Records from a collection:
_ _ _ _

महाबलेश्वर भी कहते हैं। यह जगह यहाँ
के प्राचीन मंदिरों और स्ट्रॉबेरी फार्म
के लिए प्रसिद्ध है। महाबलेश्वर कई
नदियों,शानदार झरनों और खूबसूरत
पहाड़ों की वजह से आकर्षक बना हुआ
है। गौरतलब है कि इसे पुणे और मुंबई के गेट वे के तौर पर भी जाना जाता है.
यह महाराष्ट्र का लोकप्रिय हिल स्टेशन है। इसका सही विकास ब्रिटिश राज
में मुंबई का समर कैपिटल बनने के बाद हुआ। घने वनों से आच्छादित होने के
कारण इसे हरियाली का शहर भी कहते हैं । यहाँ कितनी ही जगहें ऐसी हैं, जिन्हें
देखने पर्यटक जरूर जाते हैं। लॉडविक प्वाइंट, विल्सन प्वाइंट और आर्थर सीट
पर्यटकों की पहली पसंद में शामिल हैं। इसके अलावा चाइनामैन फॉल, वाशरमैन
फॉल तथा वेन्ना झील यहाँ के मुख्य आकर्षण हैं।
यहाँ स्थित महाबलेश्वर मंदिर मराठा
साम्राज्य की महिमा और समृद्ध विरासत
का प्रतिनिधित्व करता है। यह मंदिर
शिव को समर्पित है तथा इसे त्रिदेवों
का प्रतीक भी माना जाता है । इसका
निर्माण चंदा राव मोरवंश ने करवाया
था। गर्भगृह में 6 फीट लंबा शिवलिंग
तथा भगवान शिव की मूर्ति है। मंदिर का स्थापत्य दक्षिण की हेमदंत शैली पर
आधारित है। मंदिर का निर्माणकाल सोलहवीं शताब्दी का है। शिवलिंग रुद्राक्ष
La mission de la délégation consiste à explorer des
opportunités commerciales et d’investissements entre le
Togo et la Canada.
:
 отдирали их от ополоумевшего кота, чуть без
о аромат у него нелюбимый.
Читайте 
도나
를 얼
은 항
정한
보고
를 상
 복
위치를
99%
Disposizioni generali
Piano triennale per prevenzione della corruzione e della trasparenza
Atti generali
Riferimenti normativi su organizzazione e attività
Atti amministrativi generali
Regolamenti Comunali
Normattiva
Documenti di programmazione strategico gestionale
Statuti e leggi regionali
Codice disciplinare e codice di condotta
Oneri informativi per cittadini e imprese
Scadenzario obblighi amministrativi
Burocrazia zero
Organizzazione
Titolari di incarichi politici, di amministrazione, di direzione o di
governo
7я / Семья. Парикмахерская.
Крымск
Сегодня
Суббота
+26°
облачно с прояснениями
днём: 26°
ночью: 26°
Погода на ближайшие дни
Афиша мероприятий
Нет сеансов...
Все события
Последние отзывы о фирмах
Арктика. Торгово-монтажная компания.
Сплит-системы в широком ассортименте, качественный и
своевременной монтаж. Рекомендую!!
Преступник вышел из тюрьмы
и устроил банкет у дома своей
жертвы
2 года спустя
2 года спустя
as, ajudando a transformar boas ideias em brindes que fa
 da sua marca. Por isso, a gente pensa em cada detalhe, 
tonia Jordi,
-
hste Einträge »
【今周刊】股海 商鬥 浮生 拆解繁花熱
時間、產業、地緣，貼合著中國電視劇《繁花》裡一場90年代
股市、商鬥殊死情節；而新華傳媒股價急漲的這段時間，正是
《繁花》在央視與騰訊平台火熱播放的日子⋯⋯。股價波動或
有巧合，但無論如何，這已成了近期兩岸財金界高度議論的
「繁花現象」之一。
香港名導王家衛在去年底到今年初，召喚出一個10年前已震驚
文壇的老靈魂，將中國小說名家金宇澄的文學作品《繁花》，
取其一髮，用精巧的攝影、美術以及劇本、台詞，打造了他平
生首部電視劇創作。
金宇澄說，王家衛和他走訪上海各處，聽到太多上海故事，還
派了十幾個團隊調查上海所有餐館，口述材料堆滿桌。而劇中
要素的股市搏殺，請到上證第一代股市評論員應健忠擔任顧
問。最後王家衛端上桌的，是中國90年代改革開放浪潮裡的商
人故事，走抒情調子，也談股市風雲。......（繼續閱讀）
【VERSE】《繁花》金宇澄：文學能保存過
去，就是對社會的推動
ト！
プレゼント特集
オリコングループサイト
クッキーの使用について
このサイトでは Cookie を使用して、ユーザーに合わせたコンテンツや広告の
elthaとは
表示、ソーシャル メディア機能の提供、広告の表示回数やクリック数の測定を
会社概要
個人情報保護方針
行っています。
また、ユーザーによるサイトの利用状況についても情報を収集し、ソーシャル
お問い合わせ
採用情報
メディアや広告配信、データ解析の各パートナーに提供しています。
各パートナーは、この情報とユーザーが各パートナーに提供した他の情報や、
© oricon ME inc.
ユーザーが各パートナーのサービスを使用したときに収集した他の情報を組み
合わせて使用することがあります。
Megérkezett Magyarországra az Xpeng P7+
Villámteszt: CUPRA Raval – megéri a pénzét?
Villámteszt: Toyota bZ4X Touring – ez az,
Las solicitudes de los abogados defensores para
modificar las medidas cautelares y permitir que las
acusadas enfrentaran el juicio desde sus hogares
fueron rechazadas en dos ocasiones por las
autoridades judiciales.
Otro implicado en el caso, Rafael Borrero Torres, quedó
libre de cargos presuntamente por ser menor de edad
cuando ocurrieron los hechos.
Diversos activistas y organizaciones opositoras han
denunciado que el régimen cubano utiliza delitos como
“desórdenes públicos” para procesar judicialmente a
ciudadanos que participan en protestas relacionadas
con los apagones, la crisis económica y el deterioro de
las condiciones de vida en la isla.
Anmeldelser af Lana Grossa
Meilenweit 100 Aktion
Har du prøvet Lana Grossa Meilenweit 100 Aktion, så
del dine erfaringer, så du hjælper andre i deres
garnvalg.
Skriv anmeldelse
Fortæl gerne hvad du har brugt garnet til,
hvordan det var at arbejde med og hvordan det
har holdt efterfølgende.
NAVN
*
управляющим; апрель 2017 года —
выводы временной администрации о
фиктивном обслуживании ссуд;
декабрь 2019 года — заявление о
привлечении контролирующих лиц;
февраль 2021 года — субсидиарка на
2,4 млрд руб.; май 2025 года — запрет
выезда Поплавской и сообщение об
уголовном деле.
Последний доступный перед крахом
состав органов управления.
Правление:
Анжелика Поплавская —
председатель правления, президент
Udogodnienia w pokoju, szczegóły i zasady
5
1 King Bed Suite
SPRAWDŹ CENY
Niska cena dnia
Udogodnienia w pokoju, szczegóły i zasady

_ _ _ _

*Prompt:*
Identify every line in the records above that contains the string "Lana", treating uppercase and lowercase as distinct.

*Task result:*
Anmeldelser af Lana Grossa
Har du prøvet Lana Grossa Meilenweit 100 Aktion, så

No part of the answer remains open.